Holly Wright Challenges Our Sense of Vanity

by Admin
Holly Wright Challenges Our Sense of Vanity

CHARLOTTESVILLE, Virginia — “Vanity” is one of those words freighted with cultural baggage, from the Bible (“all is vanity”) to philosophy (“Vanity is the fear of appearing original,” per Nietzsche) to literature (Ezra Pound’s “Pull down thy vanity”). At an exhibition of photographs by Holly Wright at the Fralin Museum of Art, the word takes on connotations from “vain” to “vanitas.”

Holly Wright: Vanity opens with the titular series of photographs, 10 close-ups of the artist’s hands from 1985 to ’88. Is it vain to photograph one’s hands? Perhaps, but without a nearby wall text, you might be hard-pressed to make out exactly what part of the body you’re looking at. Using various blurring effects, Wright highlights creases, cracks, and folds, transforming them into fleshy abstractions. These can be somewhat unsettling. An image of four fingernails seemingly pressed into skin, for instance, might be read as teeth. Two photos subtitled “Black Hole” feature deep wells of darkness within the tight universe of the hand.

In the 1993 series Poetry, Wright offers contact sheet-like arrangements of photos of the mouth of her husband, Charles Wright, in mid-recitation. In these close-ups, the Pulitzer Prize-winning former United States Poet Laureate is reduced to, well, a mouthpiece, his lips, sometimes in partial shadow, forming words we cannot hear. Although these stop-action takes can be fascinating, these works certainly “pull down [his] vanity.”

The poet also appeared in another Wright series, True Saints (1980–84), which features portraits of friends and family playing the parts of biblical figures. “My particular interest,” the artist once said of these enactments, “is role-playing and self-images, what is real and what is authentic faking.” 

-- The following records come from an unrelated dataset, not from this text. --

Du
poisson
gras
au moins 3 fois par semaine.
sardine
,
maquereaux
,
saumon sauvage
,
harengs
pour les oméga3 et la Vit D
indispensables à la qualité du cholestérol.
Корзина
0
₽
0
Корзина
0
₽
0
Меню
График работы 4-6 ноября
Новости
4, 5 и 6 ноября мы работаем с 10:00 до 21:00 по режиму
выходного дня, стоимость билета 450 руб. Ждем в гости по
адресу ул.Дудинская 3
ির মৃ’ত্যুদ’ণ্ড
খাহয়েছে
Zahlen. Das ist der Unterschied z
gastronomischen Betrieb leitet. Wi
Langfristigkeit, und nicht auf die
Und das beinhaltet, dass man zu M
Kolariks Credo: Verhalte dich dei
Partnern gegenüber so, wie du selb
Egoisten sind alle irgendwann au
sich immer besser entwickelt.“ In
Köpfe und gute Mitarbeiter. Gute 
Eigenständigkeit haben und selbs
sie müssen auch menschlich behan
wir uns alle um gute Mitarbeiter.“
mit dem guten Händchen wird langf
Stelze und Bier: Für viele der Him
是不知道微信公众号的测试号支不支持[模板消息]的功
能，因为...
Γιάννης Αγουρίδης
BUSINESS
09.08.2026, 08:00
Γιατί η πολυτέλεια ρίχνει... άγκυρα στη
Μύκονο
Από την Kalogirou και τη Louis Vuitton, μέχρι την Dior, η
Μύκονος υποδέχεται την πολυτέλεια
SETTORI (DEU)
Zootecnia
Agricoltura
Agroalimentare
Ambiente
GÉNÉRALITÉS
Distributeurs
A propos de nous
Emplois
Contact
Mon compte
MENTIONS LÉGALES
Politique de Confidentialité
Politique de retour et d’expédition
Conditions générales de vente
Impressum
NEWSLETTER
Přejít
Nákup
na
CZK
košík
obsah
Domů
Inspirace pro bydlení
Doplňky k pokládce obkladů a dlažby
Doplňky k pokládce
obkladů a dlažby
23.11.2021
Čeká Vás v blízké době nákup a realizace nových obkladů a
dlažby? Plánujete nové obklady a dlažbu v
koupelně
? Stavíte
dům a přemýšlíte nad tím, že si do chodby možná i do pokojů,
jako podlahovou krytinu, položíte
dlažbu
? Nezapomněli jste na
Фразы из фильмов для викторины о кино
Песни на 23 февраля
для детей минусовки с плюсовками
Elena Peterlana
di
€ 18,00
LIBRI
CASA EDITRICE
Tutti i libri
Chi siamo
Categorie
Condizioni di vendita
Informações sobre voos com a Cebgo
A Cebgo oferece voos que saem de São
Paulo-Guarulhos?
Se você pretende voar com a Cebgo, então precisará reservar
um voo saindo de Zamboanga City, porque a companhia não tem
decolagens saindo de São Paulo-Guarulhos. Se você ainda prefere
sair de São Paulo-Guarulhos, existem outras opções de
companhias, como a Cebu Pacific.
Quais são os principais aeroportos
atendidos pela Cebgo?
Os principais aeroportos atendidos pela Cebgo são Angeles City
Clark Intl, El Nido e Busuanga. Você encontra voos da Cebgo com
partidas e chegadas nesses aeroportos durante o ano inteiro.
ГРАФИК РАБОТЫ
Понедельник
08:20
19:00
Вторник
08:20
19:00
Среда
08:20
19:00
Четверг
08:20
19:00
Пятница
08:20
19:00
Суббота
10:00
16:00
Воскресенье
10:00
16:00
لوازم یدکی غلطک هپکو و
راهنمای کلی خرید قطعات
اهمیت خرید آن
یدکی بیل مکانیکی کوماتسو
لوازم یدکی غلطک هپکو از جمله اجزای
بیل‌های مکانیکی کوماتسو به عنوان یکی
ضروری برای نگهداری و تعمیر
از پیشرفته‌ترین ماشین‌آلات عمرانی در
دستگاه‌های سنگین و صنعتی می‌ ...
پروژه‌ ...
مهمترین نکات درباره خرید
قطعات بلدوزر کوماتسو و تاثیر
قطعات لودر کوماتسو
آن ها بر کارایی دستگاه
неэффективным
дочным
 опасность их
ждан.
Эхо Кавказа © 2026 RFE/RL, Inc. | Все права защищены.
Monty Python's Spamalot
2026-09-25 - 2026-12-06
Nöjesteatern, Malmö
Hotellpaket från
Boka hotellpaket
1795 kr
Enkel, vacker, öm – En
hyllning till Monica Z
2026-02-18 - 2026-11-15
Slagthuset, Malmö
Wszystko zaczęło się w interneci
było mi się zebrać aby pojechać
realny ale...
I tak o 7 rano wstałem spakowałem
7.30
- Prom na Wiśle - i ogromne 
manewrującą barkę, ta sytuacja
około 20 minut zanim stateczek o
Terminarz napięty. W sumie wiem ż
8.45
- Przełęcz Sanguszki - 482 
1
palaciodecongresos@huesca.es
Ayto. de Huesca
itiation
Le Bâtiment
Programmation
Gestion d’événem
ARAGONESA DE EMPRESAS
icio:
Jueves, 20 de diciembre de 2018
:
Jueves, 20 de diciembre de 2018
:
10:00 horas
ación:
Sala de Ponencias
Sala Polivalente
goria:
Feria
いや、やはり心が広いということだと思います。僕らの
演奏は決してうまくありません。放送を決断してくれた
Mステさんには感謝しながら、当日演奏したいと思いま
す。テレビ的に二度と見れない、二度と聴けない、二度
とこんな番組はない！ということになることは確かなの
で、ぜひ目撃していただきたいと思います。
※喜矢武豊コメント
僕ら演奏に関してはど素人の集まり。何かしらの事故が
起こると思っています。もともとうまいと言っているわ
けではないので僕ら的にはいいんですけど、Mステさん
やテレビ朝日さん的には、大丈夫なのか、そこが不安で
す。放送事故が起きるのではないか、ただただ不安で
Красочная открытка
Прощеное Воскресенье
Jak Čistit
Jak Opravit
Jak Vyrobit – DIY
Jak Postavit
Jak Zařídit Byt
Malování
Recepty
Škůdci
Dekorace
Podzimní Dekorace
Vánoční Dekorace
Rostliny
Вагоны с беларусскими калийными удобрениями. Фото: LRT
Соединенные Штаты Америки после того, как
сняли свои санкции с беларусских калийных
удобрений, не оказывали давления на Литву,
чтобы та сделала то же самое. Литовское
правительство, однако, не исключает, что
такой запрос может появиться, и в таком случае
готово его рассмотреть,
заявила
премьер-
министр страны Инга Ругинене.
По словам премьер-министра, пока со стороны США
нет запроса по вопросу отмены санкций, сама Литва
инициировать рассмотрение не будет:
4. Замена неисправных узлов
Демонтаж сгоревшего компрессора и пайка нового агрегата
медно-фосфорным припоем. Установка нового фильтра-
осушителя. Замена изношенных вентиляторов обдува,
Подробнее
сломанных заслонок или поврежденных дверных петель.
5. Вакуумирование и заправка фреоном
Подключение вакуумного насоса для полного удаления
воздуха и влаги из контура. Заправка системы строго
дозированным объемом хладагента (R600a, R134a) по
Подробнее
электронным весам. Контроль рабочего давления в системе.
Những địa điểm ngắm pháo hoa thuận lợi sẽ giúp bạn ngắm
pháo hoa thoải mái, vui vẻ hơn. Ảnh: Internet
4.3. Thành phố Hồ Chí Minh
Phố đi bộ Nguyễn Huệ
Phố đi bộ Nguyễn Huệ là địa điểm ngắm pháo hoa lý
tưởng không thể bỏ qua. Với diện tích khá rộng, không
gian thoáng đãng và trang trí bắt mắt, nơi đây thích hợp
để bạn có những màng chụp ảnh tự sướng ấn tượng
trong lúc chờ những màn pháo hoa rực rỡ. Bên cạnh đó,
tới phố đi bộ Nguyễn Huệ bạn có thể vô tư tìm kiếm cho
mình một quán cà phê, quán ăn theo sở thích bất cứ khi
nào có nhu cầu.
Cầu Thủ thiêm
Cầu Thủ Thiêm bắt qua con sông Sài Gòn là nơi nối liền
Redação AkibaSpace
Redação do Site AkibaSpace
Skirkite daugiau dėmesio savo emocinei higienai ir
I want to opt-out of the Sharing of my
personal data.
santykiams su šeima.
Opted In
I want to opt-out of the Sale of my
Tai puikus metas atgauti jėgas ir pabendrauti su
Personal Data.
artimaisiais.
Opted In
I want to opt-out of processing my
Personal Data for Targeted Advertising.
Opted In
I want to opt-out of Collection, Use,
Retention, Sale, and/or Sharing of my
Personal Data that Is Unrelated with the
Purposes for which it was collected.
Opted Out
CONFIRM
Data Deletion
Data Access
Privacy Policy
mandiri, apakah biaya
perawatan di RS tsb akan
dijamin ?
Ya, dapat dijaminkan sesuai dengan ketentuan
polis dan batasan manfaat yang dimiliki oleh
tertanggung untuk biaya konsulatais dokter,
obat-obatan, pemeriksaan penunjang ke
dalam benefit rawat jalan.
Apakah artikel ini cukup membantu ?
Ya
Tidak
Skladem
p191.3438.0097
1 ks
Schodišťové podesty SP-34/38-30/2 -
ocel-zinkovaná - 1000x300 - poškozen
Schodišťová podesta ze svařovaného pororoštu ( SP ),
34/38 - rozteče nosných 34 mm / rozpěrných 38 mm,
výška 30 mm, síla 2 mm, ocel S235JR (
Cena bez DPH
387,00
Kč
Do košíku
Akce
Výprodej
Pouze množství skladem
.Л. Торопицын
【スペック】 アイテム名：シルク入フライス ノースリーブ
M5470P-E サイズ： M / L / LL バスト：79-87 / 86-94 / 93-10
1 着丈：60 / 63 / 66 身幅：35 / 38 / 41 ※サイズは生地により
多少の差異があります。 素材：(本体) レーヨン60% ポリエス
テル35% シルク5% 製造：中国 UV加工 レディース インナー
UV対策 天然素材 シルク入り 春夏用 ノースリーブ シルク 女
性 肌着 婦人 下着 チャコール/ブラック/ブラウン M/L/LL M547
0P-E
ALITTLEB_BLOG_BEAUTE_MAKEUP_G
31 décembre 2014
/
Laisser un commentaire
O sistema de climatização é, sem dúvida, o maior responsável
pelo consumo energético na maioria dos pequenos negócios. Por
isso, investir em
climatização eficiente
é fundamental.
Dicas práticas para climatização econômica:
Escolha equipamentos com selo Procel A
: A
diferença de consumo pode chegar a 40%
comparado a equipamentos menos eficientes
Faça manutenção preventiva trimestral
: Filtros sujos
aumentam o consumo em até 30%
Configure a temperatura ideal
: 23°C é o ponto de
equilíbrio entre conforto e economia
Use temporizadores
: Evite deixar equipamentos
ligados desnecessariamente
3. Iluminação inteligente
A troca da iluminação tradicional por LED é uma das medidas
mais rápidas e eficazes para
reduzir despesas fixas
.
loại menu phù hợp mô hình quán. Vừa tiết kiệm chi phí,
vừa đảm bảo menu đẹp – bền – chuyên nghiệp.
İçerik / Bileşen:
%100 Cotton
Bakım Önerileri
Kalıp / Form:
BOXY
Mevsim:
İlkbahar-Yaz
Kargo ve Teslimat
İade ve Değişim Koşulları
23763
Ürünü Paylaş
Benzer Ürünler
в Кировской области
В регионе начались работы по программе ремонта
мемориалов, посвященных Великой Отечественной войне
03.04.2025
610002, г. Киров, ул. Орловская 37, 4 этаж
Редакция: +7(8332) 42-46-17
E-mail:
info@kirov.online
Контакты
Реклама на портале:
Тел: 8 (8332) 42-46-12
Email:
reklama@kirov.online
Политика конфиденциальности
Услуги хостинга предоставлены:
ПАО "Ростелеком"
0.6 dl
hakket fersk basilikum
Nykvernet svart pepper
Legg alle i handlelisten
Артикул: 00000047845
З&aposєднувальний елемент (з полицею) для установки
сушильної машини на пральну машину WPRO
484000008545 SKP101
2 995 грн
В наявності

This makes for a nice segue to the third series in the show, Final Portraits (1980–1983). For these full-length studies, Wright asked her subjects to consider how they might greet death — how they would look, what they would wear, etc. In “Vivian and Bob Folkenflik” (1983) the eponymous couple lies side by side, loosely holding hands, ready to meet their maker with what appears to be open-eyed steadfastness. The details pull you in: her sandals, his wrinkled-at-the-knees pants, the leaf pattern of the sheet upon which they lie.  For his earthly finale, the Wrights’ son, Luke, chose to arm himself with rifle, hatchet, and knife, his small body stretched out on the ground in a chilling vanitas image of death amidst life.  

Holly Wright: Vanity continues at the Fralin Museum of Art through January 5, 2025. The exhibition was curated by Hannah Cattarin and M. Jordan Love.